Interview von Titus Arnu

Die Höhenmesser-App des Smartphones zeigt knapp 200 Meter an. Lächerlich wenig für Kurt Diemberger, 84, Erstbesteiger von zwei Achttausendern. Diemberger sitzt vor seinem Haus bei Bologna. Sein Wohnzimmer sieht aus wie ein Bergsteiger-Museum: historische Eispickel, Bergstiefel aus Rentierfell, der eingedellte Prototyp eines Steinschlaghelms, Schwarz-Weiß-Fotos aus dem Himalaja. Seine italienische Frau stellt Käse, Trauben, Brot und Wein auf den Tisch. Und los geht's!

SZ: Herr Diemberger, am 9. Juni 1957 gelang Ihnen zusammen mit Ihren österreichischen Bergsteiger-Kollegen Hermann Buhl, Fritz Wintersteller und Marcus Schmuck die Erstbesteigung des Broad Peak. Was ist das für ein Gefühl, auf einem Gipfel zu stehen, den noch nie jemand betreten hat?

Kurt Diemberger: An diesem Tag war Hermann Buhl nicht besonders schnell unterwegs, und er sagte während einer Rast zu mir, ich solle allein weitergehen. Marcus und Fritz waren bei meinem Eintreffen noch auf dem Gipfel, und während sie den Abstieg begannen, war ich erst etwas enttäuscht, weil ich diesen Augenblick ja mit meinem Freund Hermann zusammen erleben wollte. Beim Rückweg über den langen horizontalen Gipfelgrat traf ich plötzlich auf ihn, drehte um - und als wir schlussendlich doch gemeinsam auf dem Gipfel standen, ging gerade die Sonne unter. Das war ein Gefühl, das man eigentlich nicht beschreiben kann.

Versuchen Sie es trotzdem, bitte?

Ein Sonnenuntergang dort oben, auf über 8000 Meter Höhe, das ist ein Wahnsinnsgefühl. Einerseits sagt dir der Verstand: Du musst wieder runter, es wird dunkel. Das Herz sagte dir schon auf dem Gipfelgrat: Hinauf! Jetzt standen wir auf einer leuchtenden Insel aus Schnee, um uns herum das letzte Licht des Tages, und unter uns bereits dunkel. Im Gegenlicht der K2, dunkel, schwarz, riesig. Einer der größten Augenblicke in meinem Bergsteigerleben!

VORLIEGENDE ANGABEN ▸
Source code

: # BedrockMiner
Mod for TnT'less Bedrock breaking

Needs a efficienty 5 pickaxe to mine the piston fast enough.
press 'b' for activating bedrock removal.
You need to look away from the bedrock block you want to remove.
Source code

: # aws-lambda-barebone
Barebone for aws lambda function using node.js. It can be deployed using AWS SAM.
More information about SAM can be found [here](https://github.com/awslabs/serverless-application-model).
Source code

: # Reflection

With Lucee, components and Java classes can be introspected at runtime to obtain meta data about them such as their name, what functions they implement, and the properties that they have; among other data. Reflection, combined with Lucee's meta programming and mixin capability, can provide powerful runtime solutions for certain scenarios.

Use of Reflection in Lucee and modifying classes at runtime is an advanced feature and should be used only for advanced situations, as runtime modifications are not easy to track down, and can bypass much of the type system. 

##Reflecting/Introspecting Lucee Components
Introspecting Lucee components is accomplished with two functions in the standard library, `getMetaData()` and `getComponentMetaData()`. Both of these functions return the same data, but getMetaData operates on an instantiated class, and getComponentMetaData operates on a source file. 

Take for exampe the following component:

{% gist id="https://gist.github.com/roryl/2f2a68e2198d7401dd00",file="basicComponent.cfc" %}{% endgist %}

AUFGABEN ▸
[a] Beantworte kurz diese Fragen zum Interview mit Kurt Diemberger:
(i) Wo sitzt Diemberger während des Gesprächs?
(ii) An welchem Tag gelang die Erstbesteigung des Broad Peak?
(iii) Welcher Berg lag beim Sonnenuntergang auf dem Gipfel im Gegenlicht?
[b] Führe das Interview mit Kurt Diemberger über die Erstbesteigung des Broad Peak nach seiner letzten Antwort weiter.
Die Datensätze stehen in keinem Zusammenhang mit dem Interview.

LÖSUNGEN ▸
[a]
(i) Vor seinem Haus bei Bologna.
(ii) Am 9. Juni 1957.
(iii) Der K2.

[b]
Besser als am Dhaulagiri, ein paar Jahre später?

Der Dhaulagiri war ganz anders. Am Broad Peak gab es eine gewisse Konkurrenzstimmung zwischen Schmuck und Wintersteller einerseits und Buhl und mir andererseits. Die Dhaulagiri-Expedition war eine internationale Gruppe unter Schweizer Leitung, aber das Pioniergefühl, das alle einte, war einfach da, obwohl wir aus mehreren Ländern stammten. Wir haben gewusst: Wo wir unseren Fuß hinsetzen, war vor uns noch nie jemand. Am Gipfel war es windstill, 4000 Meter unter uns grollten Gewitter. Der Dhaulagiri gilt als "Berg der Stürme", wir hatten zuvor wochenlang gegen schlechtes Wetter gekämpft. Aber oben wehte dann kein Wind. Wir haben uns in die Sonne gelegt und den Moment genossen, sagenhaft!

In den Fünfzigerjahren gab es ein Wettrennen um die höchsten Gipfel der Welt. Was war Ihre Motivation, daran teilzunehmen?

Das war aus meiner Sicht kein Wettkampf. Es ging einfach darum, noch unbetretene Gipfel erstmals zu besteigen. Natürlich haben sich die Österreicher gefreut, dass sie mit fünf erstbestiegenen Achttausendern an erster Stelle stehen, aber ich sehe das anders, mir ging es nicht um nationale Ehre.

Worum dann?

Ich hatte ein Traumbild vor Augen: den Gipfelgrat eines sehr hohen Berges, den ich immer weiter hochsteige, bis ich oben stehe. Als ich dann den Broad Peak sah, war ich anfangs enttäuscht, denn der "Breite Berg" sieht nicht so imposant aus wie etwa der K2. Und weil mir später am Gipfel des Broad Peak das Ganz-oben-Gefühl fehlte, bin ich noch bis auf den höchsten Punkt der Wechte gestiegen, von wo ich ein 360-Grad-Panorama aufnehmen konnte. Eine fotografische Pioniertat, die mich heute noch freut.

Am Broad Peak waren Sie auch Pioniere, was den Stil angeht: Sie erreichten den Gipfel ohne Unterstützung von Hochträgern und Flaschensauerstoff.

Hermann Buhl nannte das den "Westalpenstil". Wir hatten nur eine Flasche Sauerstoff bis ins Lager 2 dabei, um im Notfall etwas gegen die Höhenkrankheit tun zu können, aber wir haben sie nicht beim Steigen benutzt, auch nicht beim Schlafen.

Haben Sie Fixseile verwendet?

Wir haben fixe Seile verwendet, um über einen 500 Meter hohen, blanken Eiswall sicher hinauf- und herabzukommen. Ich habe damals einen ganzen Tag lang Stufen ins Eis geschlagen und Seile befestigt. Trotzdem: Der Alpinstil im Himalaja ist keine Erfindung von Reinhold Messner, wir haben das 1957 schon so gemacht. Gemeinsam mit Buhl bin ich nach dem Broad Peak an der Chogolisa, einem damals noch unbestiegenen Siebentausender, ohne Träger, Lagerkette und Flaschensauerstoff aufgestiegen. Nur wir zwei und ein Zelt.

(Foto: Gianmarco Maraviglia)

Dieser Versuch endete tragisch.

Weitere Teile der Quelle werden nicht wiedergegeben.